PERIES: And there’s much speculation about that. Is there any further evidence to support that scenario?
SWANSON: Well you know, we don’t–we aren’t able to get anything out of our government. Jeffrey Sterling went to the relevant committee of Congress that has oversight and has the authority to review these things, and reported to them what was going on with Iran. And they did absolutely nothing. And he went to a congress member who told him to flee the country. This is an innocent man trying to blow the whistle on an outrageously reckless, if not criminally warmongering operation, is told to flee the country and the committees in Congress do nothing.
And so we don’t have access through Congress to find out information. We have to find it through other leakers who now face the increased risk of prison based on the example of Jeffrey Sterling and Bradley–now Chelsea Manning and others. So we don’t know. But we know that there were teams of special operations, plans, officials running about Iraq right after the invasion, trying to find if not plant weapons of mass destruction. We know that just shortly after Condoleezza Rice got the New York Times to not publish this story about Operation Merlin the CIA went public with this claim that a scientist had dug up nuclear plans and weapons in his backyard in Iraq. Plans that were supposedly from Germany and reproduced by Iraqis, but were mysteriously in English. Just like the Russian’s plans were in English.
And so we know–and we know, of course, the fabrication of evidence around buying Uranium and the fabrication of evidence around aluminum tubes. We know that there was a huge operation around planting evidence on Iraq. Whether this was followed through on, whether it became part of that, we don’t know. But that appears to have been the intention.
PERIES: And David, you also found a very interesting link between the appeals court decision this week on the metadata collection being illegal and this case. Tell us a bit about that.
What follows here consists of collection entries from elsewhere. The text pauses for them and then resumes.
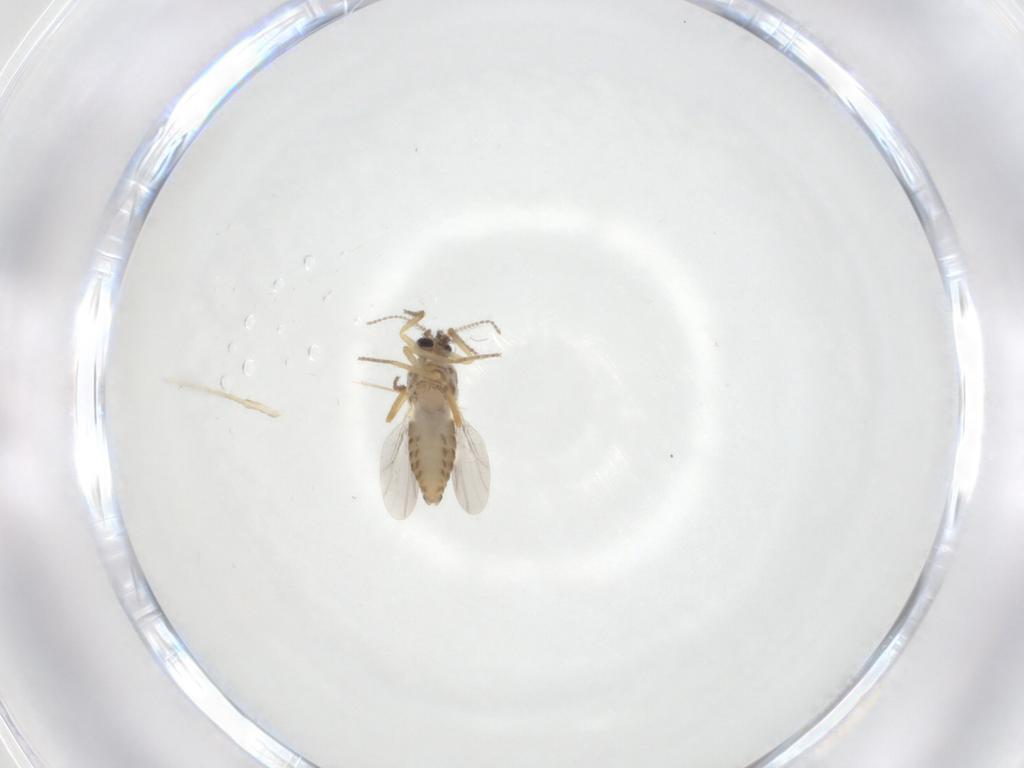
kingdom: Animalia
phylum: Arthropoda
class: Insecta
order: Diptera
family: Ceratopogonidae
SWANSON: Well you know, my colleague Norman Solomon has written about that quite well, and I should credit Marcy Wheeler with having written extremely well about everything I’ve been talking about here.
But what Norman pointed out was that Jeffrey Sterling was convicted on the basis of metadata, which is something we’re told we shouldn’t worry about the government having. That is to say, the government knew Jeffrey Sterling had spoken with James Risen. They knew what phone numbers were involved, what time of day, how many minutes, what days they spoke. They had nothing, no knowledge whatsoever of the content of those phone calls. No solid evidence that Jeffrey Sterling had told James Risen anything secret. Anything on which they were convicting him. And yet on the basis solely of that metadata, and a lot of smoke and mirrors and talk about the grandeur of the CIA, they got a jury to convict Jeffrey Sterling.
So the idea that you shouldn’t worry about the government having all this metadata on you is ridiculous when they’re putting people in prison on that basis.
PERIES: David Swanson, thank you so much for joining us today.
SWANSON: Any time. Thank you.
PERIES: And thank you for joining us on The Real News Network.